Bathtubs Over Broadway

Before David Letterman’s rise to mainstream TV megastardom, his humor appealed largely to nerds and geeks, obsessives and completionists who yearned to be hip, even if they were still ambivalent about that urge. Dave was known for his loyalty to his staff, and here he rewards one of his longest-serving writers, Steve Young, by acting as executive producer and interviewee for this delightfully oddball documentary about Young’s fixation on arcane industrial musicals from the 60s, 70s, and 80s, lavish extravaganzas funded by corporations as educational incentives for their salesmen and staged at private company functions.
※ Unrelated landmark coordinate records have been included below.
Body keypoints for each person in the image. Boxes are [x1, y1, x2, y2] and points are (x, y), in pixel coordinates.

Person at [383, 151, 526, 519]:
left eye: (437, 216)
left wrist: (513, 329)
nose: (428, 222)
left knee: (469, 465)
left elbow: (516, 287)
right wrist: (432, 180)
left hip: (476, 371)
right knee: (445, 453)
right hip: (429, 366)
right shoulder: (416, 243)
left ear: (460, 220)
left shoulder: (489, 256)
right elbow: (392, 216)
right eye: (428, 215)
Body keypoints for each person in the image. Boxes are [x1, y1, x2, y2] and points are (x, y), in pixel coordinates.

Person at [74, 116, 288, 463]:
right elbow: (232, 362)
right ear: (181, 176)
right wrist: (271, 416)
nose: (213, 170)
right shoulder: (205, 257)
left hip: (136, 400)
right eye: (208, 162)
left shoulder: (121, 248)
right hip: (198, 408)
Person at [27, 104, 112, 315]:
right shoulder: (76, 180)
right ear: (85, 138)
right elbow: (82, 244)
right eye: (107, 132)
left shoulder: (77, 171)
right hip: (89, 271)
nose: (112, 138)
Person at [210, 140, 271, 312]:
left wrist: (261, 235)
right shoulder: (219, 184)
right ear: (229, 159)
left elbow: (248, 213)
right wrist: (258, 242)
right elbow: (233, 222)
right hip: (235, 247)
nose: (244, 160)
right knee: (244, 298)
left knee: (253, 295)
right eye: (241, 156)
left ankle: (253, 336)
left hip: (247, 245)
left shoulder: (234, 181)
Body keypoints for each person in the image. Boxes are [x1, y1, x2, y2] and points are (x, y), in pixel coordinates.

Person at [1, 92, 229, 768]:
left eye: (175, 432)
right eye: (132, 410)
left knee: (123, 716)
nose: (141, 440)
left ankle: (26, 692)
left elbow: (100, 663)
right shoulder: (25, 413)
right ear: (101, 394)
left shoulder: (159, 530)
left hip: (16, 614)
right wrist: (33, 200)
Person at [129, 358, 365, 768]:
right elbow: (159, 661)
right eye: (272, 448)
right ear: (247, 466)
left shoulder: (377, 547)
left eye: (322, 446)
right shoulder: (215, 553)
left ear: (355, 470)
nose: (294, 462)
What started as a production duty—finding obscure LPs for a recurring Late Night bit about Dave’s record collection—became a mission for Young as he grew fascinated by these shows written by such Broadway teams as Sheldon Harnick and Jerry Bock (Fiddler on the Roof) and John Kander and Fred Ebb (Cabaret) that sang the praises of bathroom fixtures, cars, fast food, and polyester, sometimes to the tune of $3 million a pop. It makes you ponder, from the standpoint of cultural anthropology, the differences between then and now, with conglomerates today hell-bent on enriching shareholders by decimating workforces. The film includes Young’s own career crossroads, when Letterman retires from CBS and Young plans what’s next after a 25-year stint crafting jokes. Dava Whisenant (also a former Letterman staffer) directs this chronicle of a comedy writer’s second act, his embrace of a profound new passion, and the unexpected friends he’s made along the way.